I wondered about Aidan’s mug shot, the one Styuvie claimed to have seen. It occurred to me that Aidan and I could have fun sneaking into the dean’s file cabinet and performing our own background checks. Maybe I’d break in there myself and steal her file back for her. There were so many adventures I wanted to have with Aidan. We had the beginning of something I didn’t feel compelled to name. Maybe it would be a romance, maybe a friendship, but all I wanted was the plea sure of discovery, the joy of being swept up inside knowing her and allowing her to know me.

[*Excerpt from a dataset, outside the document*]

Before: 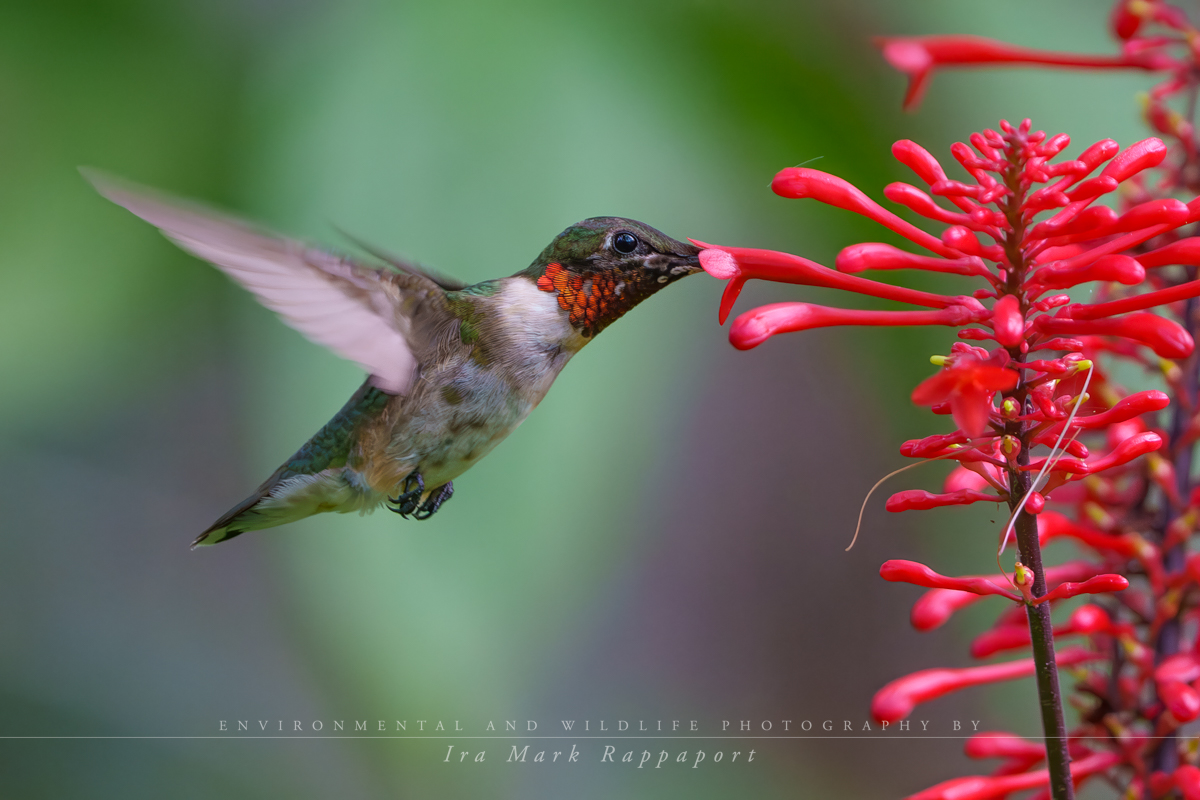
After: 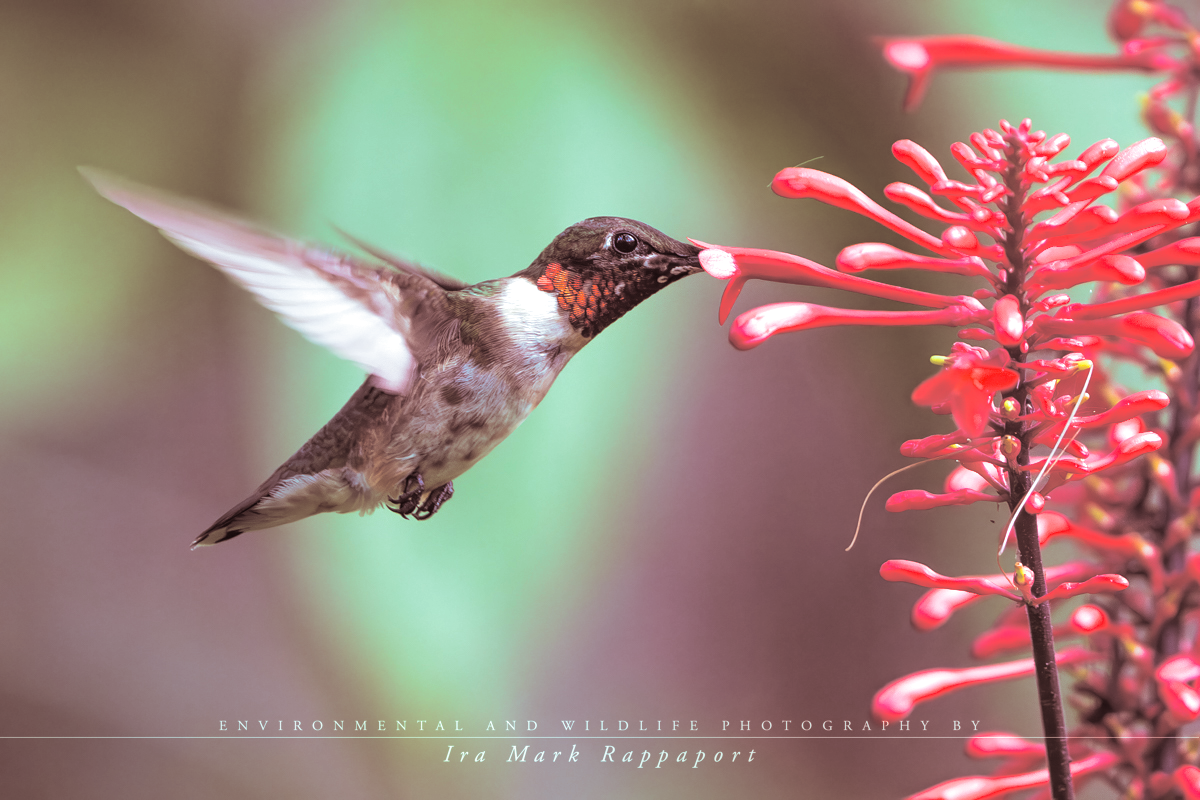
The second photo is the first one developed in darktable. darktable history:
exposure: black level correction 0, exposure 0.9 EV, compensate highlight preservation false
split-toning: shadows › saturation 0.3, highlights › hue 180°, highlights › saturation 0.3, compress 0%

As the night passed, I began to worry about Aidan. I was blinking tired and poked my head down the empty hallway wondering if she’d fallen asleep in someone else’s room. Perhaps she was up counseling Diana, or maybe they really had run off together, skipping town until classes started up again. I felt a little jealous of their friendship and decided to leave Aidan a note asking her to meet me that afternoon at the beach. I tore a sheet of paper from a sketch pad and left my message on her desk. Casting my flashlight’s beam over Aidan’s tap shoes, I saw that one of them had writing on the insole. I was never any good at reading other people’s cursive handwriting, but I could clearly make out Fred Astaire’s autograph. Aidan didn’t have a father, but she had something better: a mythology of father figures.

On my way back to Whitehall, I passed the Swan still pinned upright, its mast mired in oily water. The Swan was one more casualty of my confusion. One more thing I’d touched only to see destroyed. That evening on the Swan, I’d joked with Aidan that having a girl on a boat was considered to bring the crew bad luck.